Lo raptan, lo llevan a su casa y sugestivamente no le roban
Un comerciante fue emboscado por tres hombres cuando llegaba a su distribuidora de bebidas de Granadero Baigorria y, tras retenerlo por la fuerza, lo llevaron en su propio auto hasta su casa del barrio La Florida presuntamente en búsqueda de dinero. Sin embargo, los maleantes cometieron una torpeza...

Martes 08 de Julio de 2008

Un comerciante fue emboscado por tres hombres cuando llegaba a su distribuidora de bebidas de Granadero Baigorria y, tras retenerlo por la fuerza, lo llevaron en su propio auto hasta su casa del barrio La Florida presuntamente en búsqueda de dinero.
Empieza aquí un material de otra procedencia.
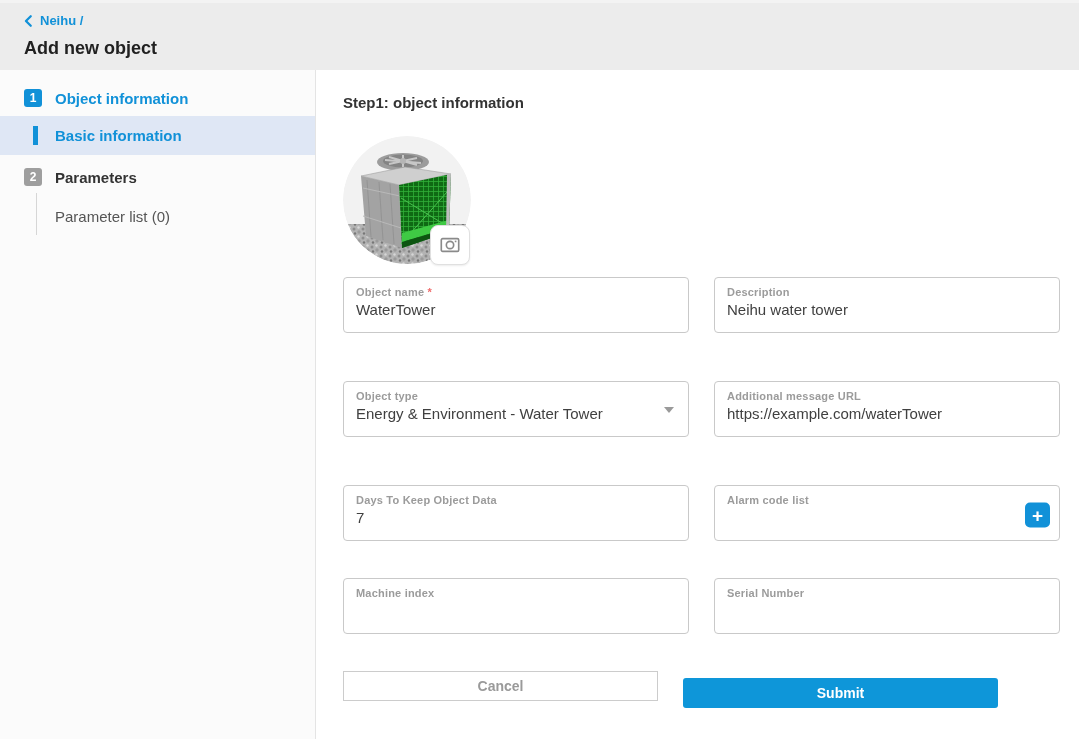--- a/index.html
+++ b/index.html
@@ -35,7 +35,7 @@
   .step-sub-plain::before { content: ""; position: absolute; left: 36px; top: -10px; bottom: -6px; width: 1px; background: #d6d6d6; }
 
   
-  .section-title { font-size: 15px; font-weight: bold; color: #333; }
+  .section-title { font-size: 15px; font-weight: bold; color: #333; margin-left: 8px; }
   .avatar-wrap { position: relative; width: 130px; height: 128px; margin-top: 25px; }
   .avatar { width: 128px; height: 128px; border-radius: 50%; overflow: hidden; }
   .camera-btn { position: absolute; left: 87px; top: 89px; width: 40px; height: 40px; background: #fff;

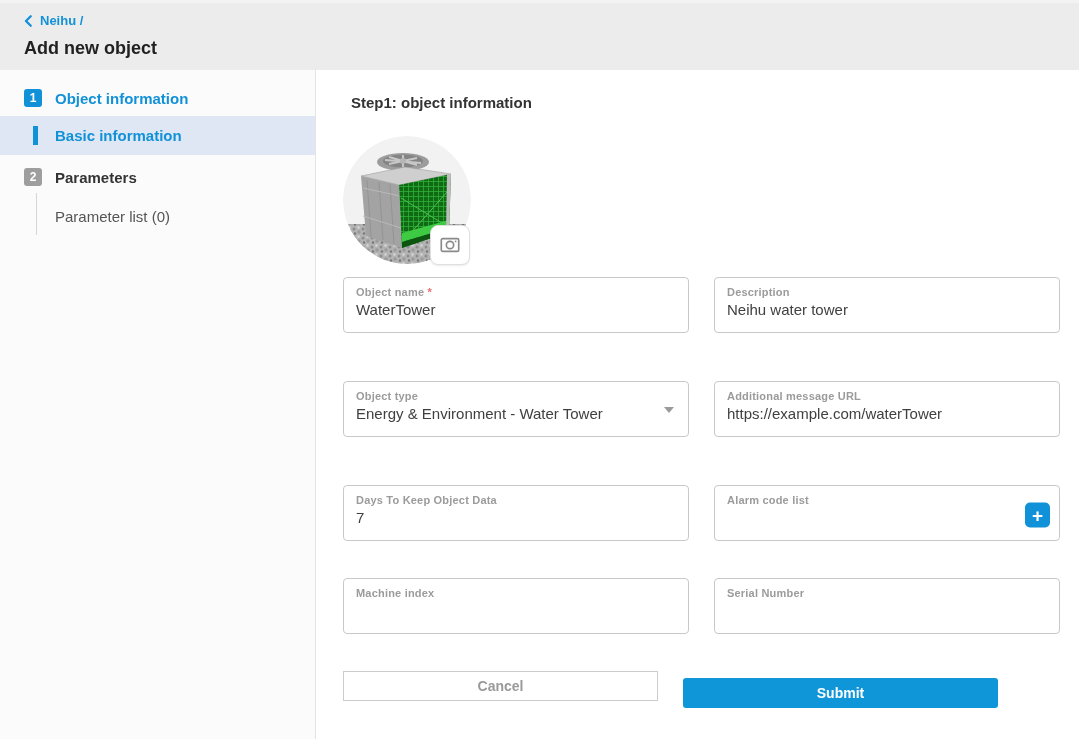--- a/index.html
+++ b/index.html
@@ -27,7 +27,7 @@
   .step-label.active { color: #1191d8; }
   .step-sub { position: relative; display: flex; align-items: center; padding-left: 55px; cursor: pointer; }
   .step-sub .sub-label { font-size: 15px; color: #555; }
-  .step-sub-active { margin-top: 8px; height: 39px; background: #dfe7f5; }
+  .step-sub-active { margin-top: 0; height: 39px; background: #dfe7f5; }
   .step-sub-active::before { content: ""; position: absolute; left: 33px; top: 10px; bottom: 10px; width: 5px; background: #1191d8; }
   .step-sub-active .sub-label { color: #1191d8; font-weight: bold; }
   .step-head-2 { margin-top: 12px; }

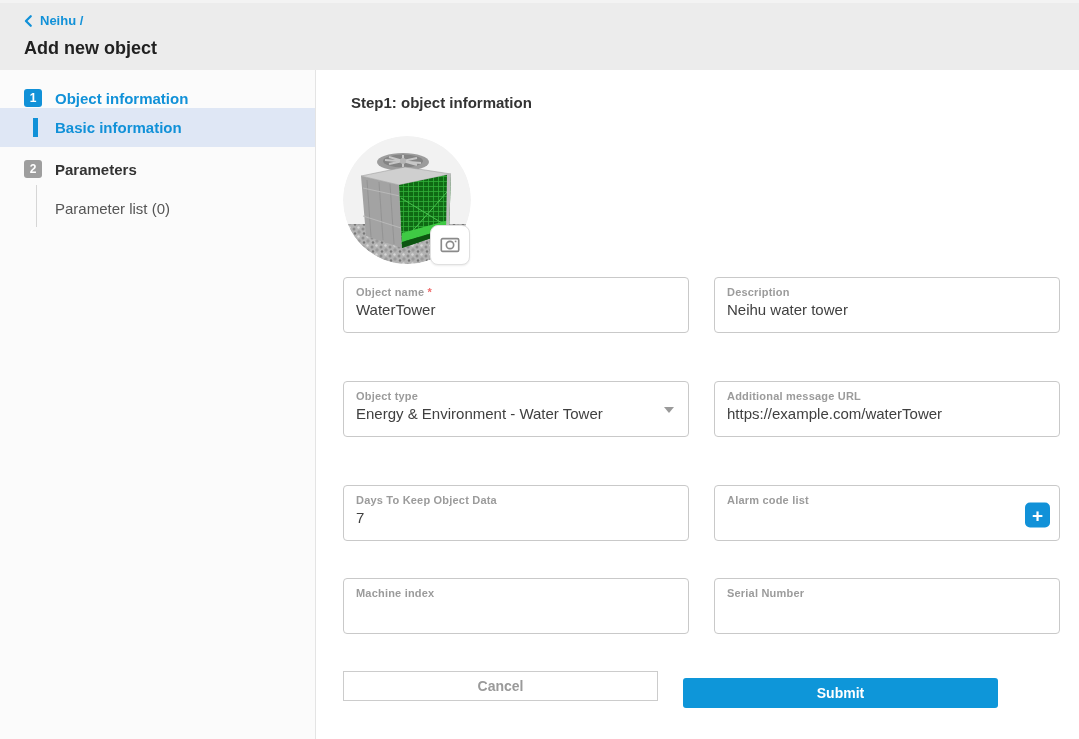--- a/index.html
+++ b/index.html
@@ -47,7 +47,7 @@
   .form-row { display: flex; gap: 25px; }
   .gap-lg { margin-bottom: 48px; }
   .gap-md { margin-bottom: 37px; }
-  .field { position: relative; width: 346px; height: 56px; border: 1px solid #c9c9c9; border-radius: 4px;
+  .field { position: relative; width: 315px; height: 56px; border: 1px solid #c9c9c9; border-radius: 4px;
            background: #fff; padding: 8px 12px 0 12px; }
   .field-label { font-size: 11px; font-weight: bold; color: #9b9b9b; letter-spacing: .2px; display: block; }
   .req { color: #ef6b6b; font-weight: bold; font-size: 11px; }

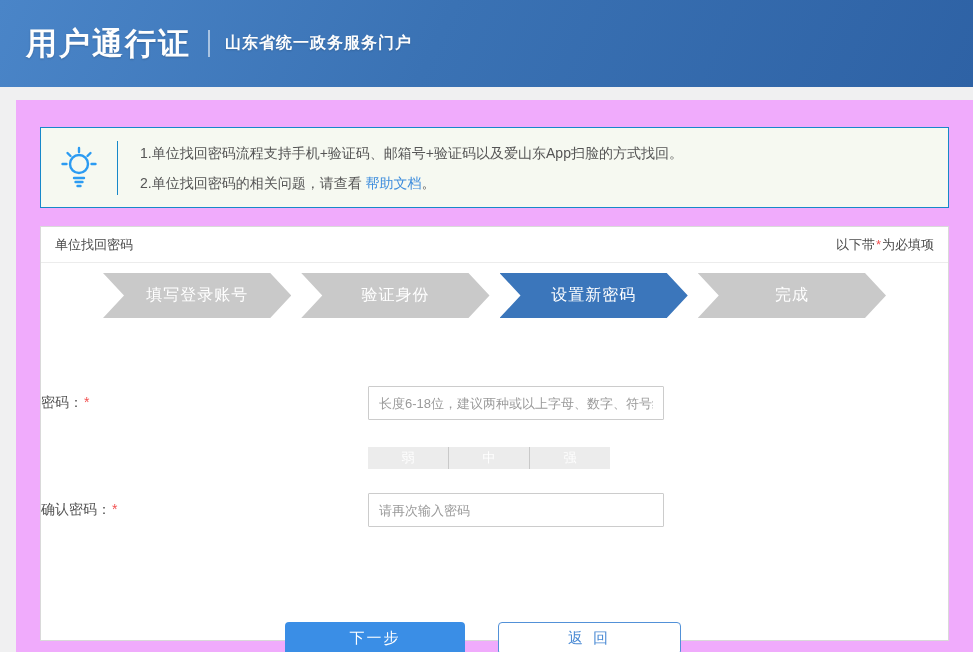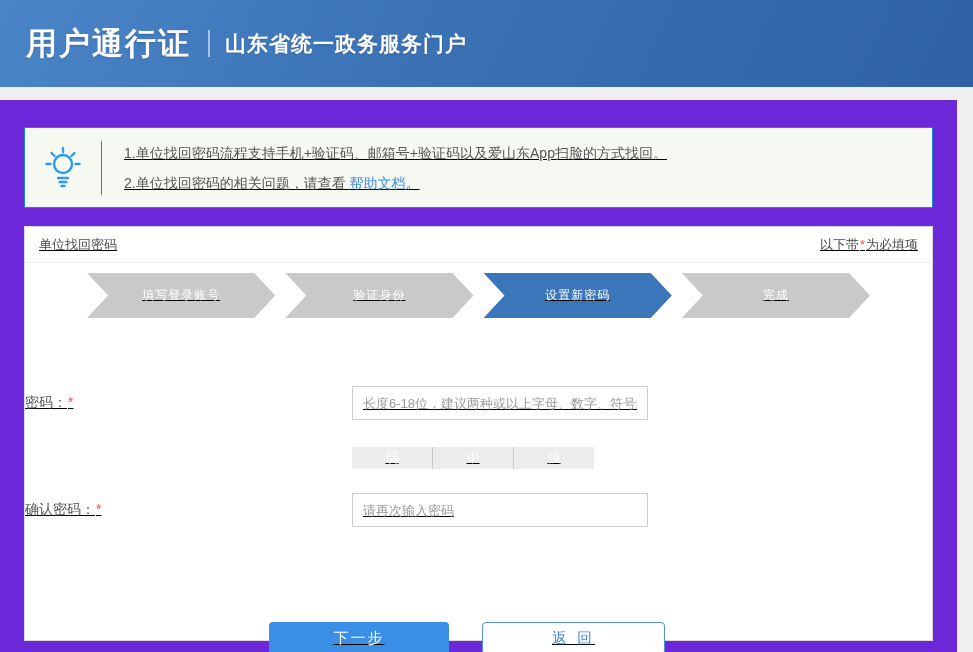--- a/index.html
+++ b/index.html
@@ -25,7 +25,7 @@
     margin:0 15px 0 17px;
   }
   .header-subtitle {
-    font-size:21px; font-weight:bold; color:#fdfdfd; letter-spacing:1px;
+    font-size:16px; font-weight:bold; color:#fdfdfd; letter-spacing:1px;
     text-shadow:0 1px 2px rgba(0,0,0,.15);
   }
Sin embargo, los maleantes cometieron una torpeza: al querer desactivar la alarma lograron el efecto contrario y el sistema de seguridad se encendió. Ese error los desalentó y se marcharon sin llevarse nada. Sin embargo, una pregunta hecha por los intrusos a su víctima echó un manto de sospecha sobre el móvil del episodio. Es que los captores preguntaron insistentemente por el hijo del comerciante, quien no vive en ese lugar.

El suceso ocurrió cerca de las 6 de ayer. A esa hora, Mario Alejandro García, de 69 años, llegó en un Peugeot 206 a la distribuidora de bebidas de su propiedad, en Iturraspe 882 de Granadero Baigorria. Apenas estacionó el vehículo fue sorprendido por tres jóvenes armados. "Subí al auto y dame la llave", le ordenó uno de los maleantes.

Así, uno de los desconocidos quedó al mando del Peugeot mientras el comerciante fue obligado a ubicarse en el asiento trasero. Entonces el chofer se dirigió hacia la casa de García, un chalé de dos plantas ubicado en el cruce de Maestro Mazza e Iturraspe, a unos 50 metros del puente Rosario-Victoria. Curiosamente, el captor condujo hasta la vivienda sin preguntarle al comerciante dónde quedaba. "Aparentemente conocían dónde está mi casa, pero no pude ver el camino que hicieron porque me obligaron a agachar la cabeza", explicó con naturalidad el hombre.

Apenas arribaron, los captores abrieron el portón del garaje y estacionaron el auto en su interior. Una vez adentro, los desconocidos le pidieron al dueño de casa las llaves de la vivienda. Después, uno de ellos lanzó una intimidación. "Quedate tranquilo en el auto y decinos dónde está tu hijo", escuchó el comerciante mientras otro de los delincuentes le preguntaba si la casa tenía alarma y al recibir la respuesta afirmativa inquirió cómo cortarla.

El error. García les brindó la explicación de rigor pero, al parecer, los maleantes realizaron los movimientos opuestos y el sistema de seguridad se activó. A pesar de que el sonido era perceptible, los intrusos se quedaron varios minutos dentro de la casa. La demora fue aprovechada por el comerciante que bajó del Peugeot, corrió hasta el patio y escaló un tapial para saltar a la casa de su vecino y ponerse a resguardo.

Mientras eso ocurría, los intrusos decidieron marcharse sin llevarse nada. Tampoco encontraron al hijo de García porque no vive allí.

Los pasos presurosos de los captores fueron divisados por algunos vecinos, que alertaron a los efectivos del destacamento de Gendarmería Nacional que se encuentra bajo el puente Rosario-Victoria, a unos 30 metros de la propiedad. "A dos de los tipos los vieron que se iban caminando", recordó García, quien dijo que curiosamente, los captores sólo se llevaron la llave de su Peugeot.